At first there had been boredom. It had seeped into their marriage like a fume. Suddenly there was nothing to talk about, it was as simple as that. Nothing in the news worth discussing, nothing worth watching together on TV, no Caravaggio exhibit worth standing in line for, nothing they could share and use as a conversation piece. Just “Would you like another coffee? Are you coming back for lunch? Did you pick up my jacket from the cleaners? I am so tired I think I’ll just go to bed.” Their life had shrunk to a sequence of polite questions and answers that only served to make sure the mechanics of their cohabitation kept on working.

 

Then came the rage. It hit them like a tornado, it blew away the fume of boredom and shook their household from the foundations. In fifteen operatic minutes on one Sunday night everything came down and shattered. Rage made them feel alive and strong, gave color to their cheeks, lit their eyes. They were, for a fleeting moment, beautiful and sexy again. Of course it was a younger woman—a French one—whom they’d met at a dinner party three months earlier—a fact that gave Lara the chance to replay and revise all the instances when her husband had told her he wasn’t coming home for dinner/was going to see his brother in Genoa/meet in Paris an investor for his green technology firm, etc., etc. Lara stood up from the kitchen table, where they were eating a spinach and beluga lentil salad, and hurled the plate across the room. She saw the crumbled feta scatter in slow motion, then land on his shirt like snowflakes. She detected a flash of terror in his eyes and knew that at last she’d gained some power over him. She immediately furthered the opportunity and slapped him in the face. The gesture felt artful and precise as if, along with the shock, a supernatural force had just lodged inside her and was going to stay for good.

 

Sadly, rage turned out to be a bad drug; it never tasted as good as the first time and when it dissolved it left her limp on the floor like a used dishrag.
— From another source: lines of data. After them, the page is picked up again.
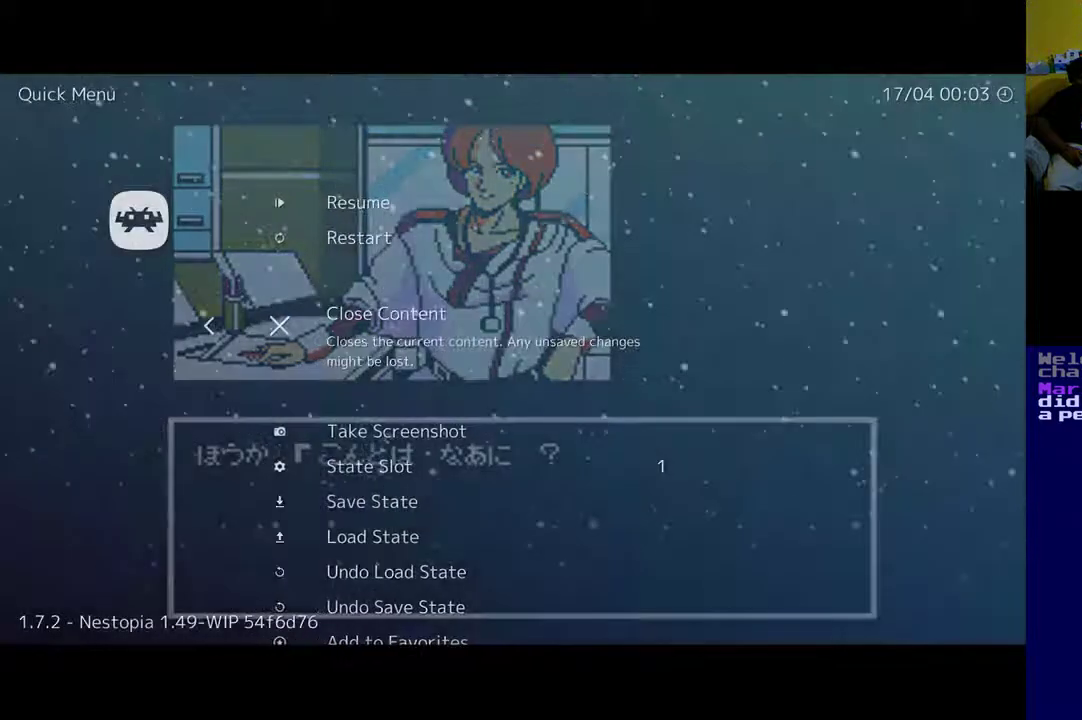
{"buttons": [], "left_stick": "center", "right_stick": "center", "events": []}
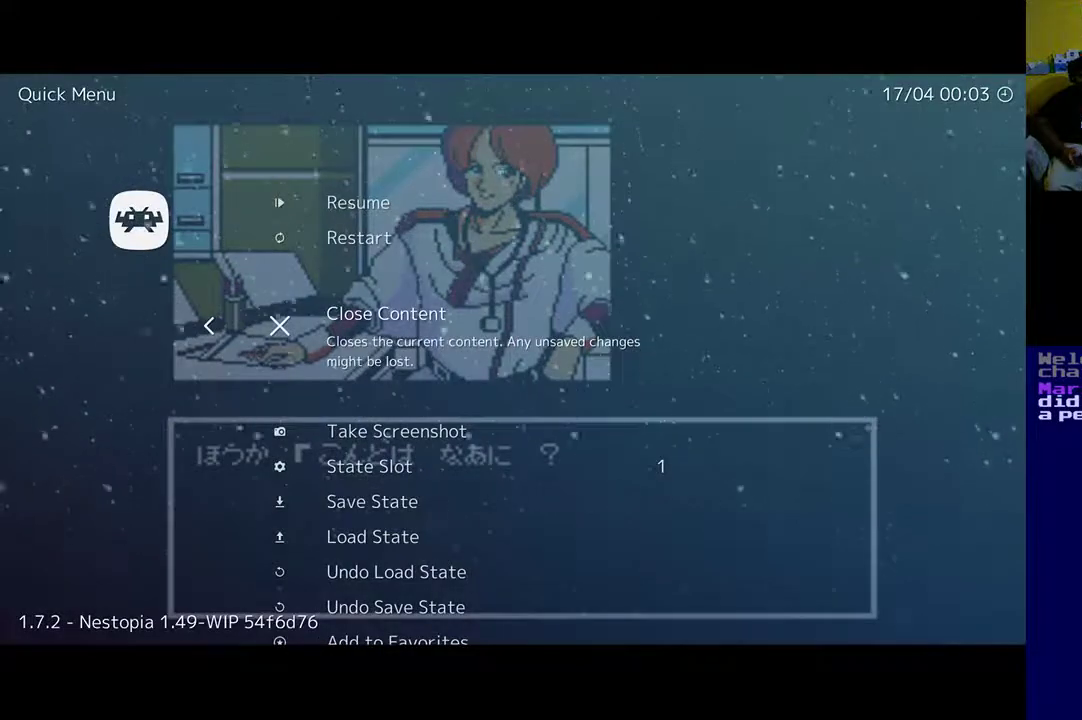
{"buttons": [], "left_stick": "center", "right_stick": "center", "events": []}
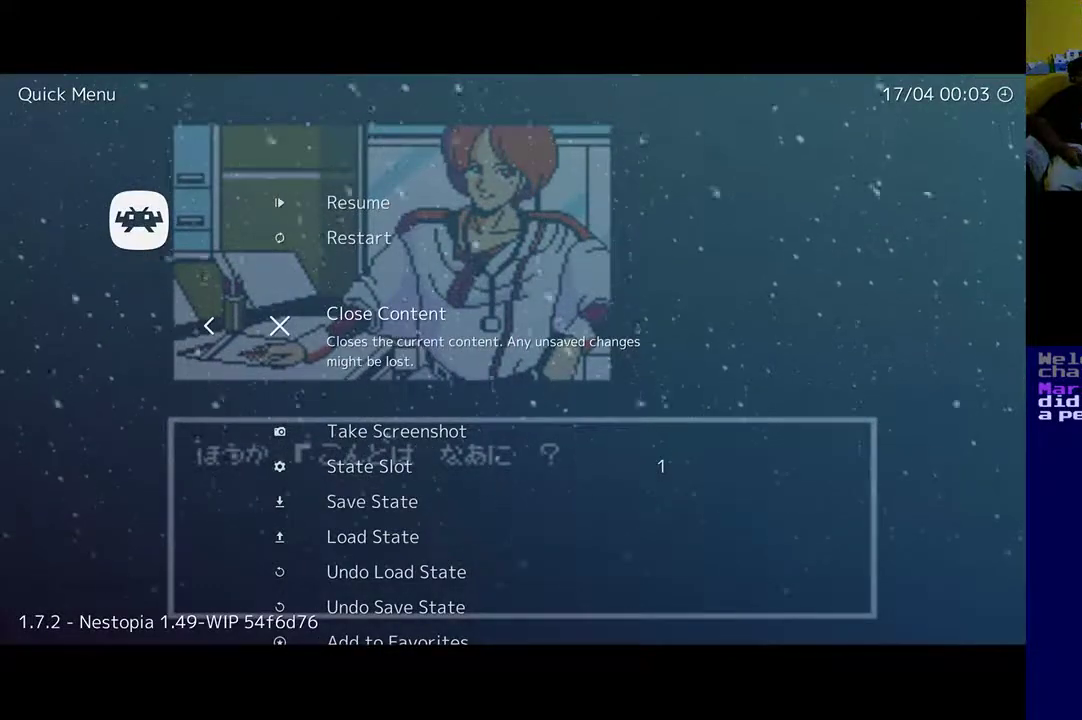
{"buttons": [], "left_stick": "center", "right_stick": "center", "events": [[250, "B", "down"], [383, "B", "up"]]}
She had tried to recapture its magnificence by summoning him again the next day for a further explanation (by then he’d checked into a hotel) but the force was gone, her fury was only a repetition of a stale act that led her nowhere. Now that he had abandoned the house, her husband seemed to have become invulnerable as if, after nine long years of marriage, he had, overnight, learned the trick of how to become a stranger. He was no longer scared of her reactions, but accommodating like a doctor with a difficult patient, ready to file for divorce, willing to take care of the bills and let her have the apartment. He was simply in a hurry to leave her behind.

 

“Is it because of the sex? I just need to know,” she finally asked, wincing at the predictability of the words she was saying. It was the last time they saw each other alone, before the lawyers became their permanent bodyguards.

 

“No,” he said.

 

“Then what is it? Does she make you feel younger?”

 

“No,” he said, drawing out the syllable into two and moving his gaze toward her with a hint of mercy. “Actually, she makes me laugh.”

 

Months later, once she had adjusted to the situation, the thing she regretted the most was having asked this last question. She could easily have lived with the version everyone had heard a million times, which required no translation, being the same in Chinese and Icelandic: man leaves wife for a younger, sexy girl who adores him without discernment. But no. He had left her for someone he simply had more fun with. She had visions of her husband and the girl driving through Provence in a convertible, laughing their heads off, as their hair blew in the wind.

 

Had she lost her sense of humor along the way, or—and this was what she feared the most—had she never had one to begin with?

 

 

 

Her brother texted her three days before arriving:

 

How many bars?

 

Just one in the main square.

 

They don’t serve fancy cocktails, I warn you.

 

I mean bars as in reception for iPhone.

 

Ooops. 2. Sometimes 4 if u go up on the roof.